Claudio Martelli, ministro della giustizia di un governo Andreotti, cerca di smarcarsi da una situazione difficile e dopo la morte di Falcone promuove la legge per il carcere duro contro i mafiosi detta “41-bis”.

I GIUDICI FALCONE E BORSELLINO
In quei giorni che precedono la morte di Borsellino inizia quella che a tutti gli effetti è stata una trattativa tra Stato italiano e mafia e che ha visto come protagonisti il capitano dei carabinieri Giuseppe De Donno, per conto del colonnello Mario Mori (all’epoca vicecomandante del ROS – Raggruppamento Operativo Speciale), entrato in contatto con l’ex sindaco di Palermo Vito Ciancimino. Riina è stato certamente raggiunto dalla proposta attraverso il medico Antonino Cinà. Mori all’epoca seguiva anche un altro contatto con la mafia, perseguito dal maresciallo dei carabinieri Roberto Tempesta in contatto con Antonino Gioè, capo della famiglia di Altofonte, attraverso Paolo Bellini, ex terrorista fascista e confidente del servizi segreti italiani. La trattativa riguardava la disponibilità dello Stato a recepire alcune richieste della mafia in cambio della fine delle stragi. Il magistrato Antonino Di Matteo attraverso le indagini ha concluso che la morte di Borsellino è stata realizzata per “proteggere la trattativa dal pericolo che il dott. Borsellino, venutone a conoscenza, ne rivelasse e denunciasse pubblicamente l’esistenza, in tal modo pregiudicandone irreversibilmente l’esito auspicato”. I familiari di Borsellino da anni chiedono di sapere chi, dopo l’attentato, ho sottratto la borsa e l’agenda rossa del giudice.

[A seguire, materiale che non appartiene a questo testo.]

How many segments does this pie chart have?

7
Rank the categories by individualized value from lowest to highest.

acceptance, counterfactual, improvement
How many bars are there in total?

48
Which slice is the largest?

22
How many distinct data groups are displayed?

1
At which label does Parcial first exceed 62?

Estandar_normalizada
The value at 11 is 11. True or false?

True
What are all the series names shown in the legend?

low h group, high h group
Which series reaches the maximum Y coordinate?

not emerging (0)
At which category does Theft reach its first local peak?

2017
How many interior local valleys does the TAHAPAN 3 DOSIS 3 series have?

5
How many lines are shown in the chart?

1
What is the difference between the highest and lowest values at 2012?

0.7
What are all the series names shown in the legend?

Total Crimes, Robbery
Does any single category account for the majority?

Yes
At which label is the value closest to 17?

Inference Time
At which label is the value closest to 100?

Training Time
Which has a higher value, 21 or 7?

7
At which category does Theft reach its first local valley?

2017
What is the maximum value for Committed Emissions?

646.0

Il 15 gennaio 1993, a Palermo, Totò Riina, capo di Cosa Nostra, viene arrestato dai carabinieri del colonnello Mori e del generale Delfino. I mafiosi facenti capo a Bagarella, Brusca e ai fratelli Graviano pretendono nuove stragi e il nuovo capo Bernardo Provenzano, contrastando la parte della mafia siciliana che intende procedere con la trattativa, propone che le stragi vengano realizzate, ma non in Sicilia, ciò avviene il 27 maggio 1993 a Firenze in via dei Georgofili, cinque vittime e una quarantina di feriti e la notte tra il 27 e il 28 luglio in via Palestro a Milano, cinque morti e tredici feriti, nonché la stessa notte a Roma, davanti alle chiese di San Giovanni in Laterano e San Giorgio al Velabro, senza vittime. Non sì è a conoscenza di quali sviluppi abbia avuto in quei mesi la trattativa tra Stato e mafia e quale ruolo abbia giocato Marcello Dell’Utri, tra i fondatori dell’allora nascente partito berlusconiano Forza Italia, tuttavia il 2 novembre 1993 il ministro di Giustizia Giovanni Conso non rinnova 334 provvedimenti “41 bis” in scadenza, dichiarando che ciò aiuterà a “fermare le stragi”, di qualche mese successivo è l’arresto dei Graviano, che larga parte hanno avuto nell’organizzare le stragi di quel biennio.

Con la sua morte nel carcere di Parma il 17 novembre 2017 Totò Riina, nato 87 anni prima a Corleone, porta con sé il silenzio su molti fatti e molte informazioni in merito a quella trattativa tra Stato italiano e mafia, una delle pagine più oscure della storia della Repubblica Italiana.